WASHINGTON, DC, July 13, 2007 (ENS) - Nobel Peace Prize Laureate Norman Borlaug will receive the nation's highest civilian honor at a ceremony in the U.S. Capitol Rotunda on July 17.

The Congressional Gold Medal will be presented to Borlaug by President George W. Bush and Speaker of the House Nancy Pelosi. An original gold medal was created by the U.S. Mint to commemorate the honor.

Borlaug, now 93, is known as "the father of the Green Revolution" for his work in reducing world hunger. He is credited for saving more lives than any human in history.

He was awarded the Nobel Peace Prize in 1970 and remains the only person to receive that honor for work in agriculture.

The Congressional Gold Medal is Congress' highest expression of national appreciation for distinguished achievements and contributions. Past recipients include a wide range of people and institutions such as George Washington, Hubert Humphrey, Nelson Mandela and the American Red Cross.
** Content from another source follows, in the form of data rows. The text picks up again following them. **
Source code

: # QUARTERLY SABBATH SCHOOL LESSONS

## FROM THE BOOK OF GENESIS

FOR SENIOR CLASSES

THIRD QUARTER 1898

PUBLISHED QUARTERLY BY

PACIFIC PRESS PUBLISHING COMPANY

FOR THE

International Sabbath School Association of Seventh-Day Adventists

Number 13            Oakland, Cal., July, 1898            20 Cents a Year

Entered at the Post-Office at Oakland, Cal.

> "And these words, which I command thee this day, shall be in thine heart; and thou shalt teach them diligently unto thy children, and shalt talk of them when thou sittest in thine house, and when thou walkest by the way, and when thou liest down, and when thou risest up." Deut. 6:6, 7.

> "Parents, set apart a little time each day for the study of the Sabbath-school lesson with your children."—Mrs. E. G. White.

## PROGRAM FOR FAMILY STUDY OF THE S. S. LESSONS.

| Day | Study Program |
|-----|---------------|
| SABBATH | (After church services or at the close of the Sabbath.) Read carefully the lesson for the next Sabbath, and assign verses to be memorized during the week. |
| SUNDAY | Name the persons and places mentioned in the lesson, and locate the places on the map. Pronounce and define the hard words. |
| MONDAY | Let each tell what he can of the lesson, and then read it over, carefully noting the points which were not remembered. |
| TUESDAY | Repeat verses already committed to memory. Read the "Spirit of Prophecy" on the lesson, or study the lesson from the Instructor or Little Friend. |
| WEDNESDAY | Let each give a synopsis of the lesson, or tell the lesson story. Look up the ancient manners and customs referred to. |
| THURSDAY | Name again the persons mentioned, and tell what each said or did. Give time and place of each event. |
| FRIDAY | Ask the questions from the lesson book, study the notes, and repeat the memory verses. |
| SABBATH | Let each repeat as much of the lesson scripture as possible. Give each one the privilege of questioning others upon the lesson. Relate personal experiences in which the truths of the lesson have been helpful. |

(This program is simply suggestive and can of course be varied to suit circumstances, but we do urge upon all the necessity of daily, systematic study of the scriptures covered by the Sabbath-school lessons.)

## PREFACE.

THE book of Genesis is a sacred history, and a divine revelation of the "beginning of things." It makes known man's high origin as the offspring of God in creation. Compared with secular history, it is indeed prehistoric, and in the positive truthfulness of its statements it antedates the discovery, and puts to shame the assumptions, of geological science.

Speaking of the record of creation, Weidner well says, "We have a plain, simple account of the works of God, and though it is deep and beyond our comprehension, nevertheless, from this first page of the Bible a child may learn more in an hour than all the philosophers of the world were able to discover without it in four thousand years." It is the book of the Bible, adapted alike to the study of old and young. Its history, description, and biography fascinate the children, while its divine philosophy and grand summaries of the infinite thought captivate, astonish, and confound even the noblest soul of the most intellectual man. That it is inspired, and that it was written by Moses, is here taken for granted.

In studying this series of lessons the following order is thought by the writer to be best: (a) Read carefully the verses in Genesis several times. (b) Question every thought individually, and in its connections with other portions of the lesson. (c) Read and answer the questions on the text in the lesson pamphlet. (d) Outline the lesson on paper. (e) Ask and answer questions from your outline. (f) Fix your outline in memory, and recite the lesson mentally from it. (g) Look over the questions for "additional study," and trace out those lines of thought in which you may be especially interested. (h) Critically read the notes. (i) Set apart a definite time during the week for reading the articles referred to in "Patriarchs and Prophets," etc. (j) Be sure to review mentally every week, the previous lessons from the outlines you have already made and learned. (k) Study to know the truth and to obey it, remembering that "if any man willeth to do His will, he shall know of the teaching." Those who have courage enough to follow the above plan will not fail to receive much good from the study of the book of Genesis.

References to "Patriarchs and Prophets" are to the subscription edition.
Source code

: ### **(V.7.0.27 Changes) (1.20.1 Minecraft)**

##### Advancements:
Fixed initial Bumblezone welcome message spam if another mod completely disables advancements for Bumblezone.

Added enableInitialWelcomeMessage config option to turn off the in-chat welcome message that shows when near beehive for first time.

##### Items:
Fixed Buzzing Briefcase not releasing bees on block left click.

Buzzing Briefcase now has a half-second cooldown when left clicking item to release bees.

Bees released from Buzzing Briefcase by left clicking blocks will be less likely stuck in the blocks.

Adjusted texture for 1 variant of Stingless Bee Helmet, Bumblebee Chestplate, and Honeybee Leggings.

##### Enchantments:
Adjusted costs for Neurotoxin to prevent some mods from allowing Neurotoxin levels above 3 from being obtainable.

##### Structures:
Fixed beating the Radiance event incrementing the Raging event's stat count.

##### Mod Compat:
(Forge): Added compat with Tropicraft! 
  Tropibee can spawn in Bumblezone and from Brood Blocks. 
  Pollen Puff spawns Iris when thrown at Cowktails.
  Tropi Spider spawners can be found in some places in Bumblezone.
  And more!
In the early 1960s, Borlaug developed high yielding, disease resistant wheat plants and sent his personally trained army of hunger fighters to spread the technology to more than 20 nations.

"Through his improvement of wheat plants," wrote the Nobel committee, "he has created a technological breakthrough which makes it possible to abolish hunger in the developing countries in the course of a few years."

Less than a year after receiving the Nobel Prize he took on the environmental movement, warning that a ban on the pesticide DDT would cause widespread "disease and disaster" in developing countries.

"It would be helpful when you're working on these problems to develop a skin as thick as a rhino's hide, so you don't feel all the darts," Borlaug says. "Oh, there are lots of critics. If you don't do anything you'll never have critics."

Borlaug earned his bachelor's, master's and doctorate degrees at the University of Minnesota.

"Norman Borlaug's work in developing high yield, disease resistant grains improved the lives of billions of people," said Allen Levine, dean of the University of Minnesota College of Food, Agricultural and Natural Resource Sciences, who will represent the university at the ceremony.

"We're very proud to have him as an alumnus of our college, and happy that Congress saw fit to recognize him in this way."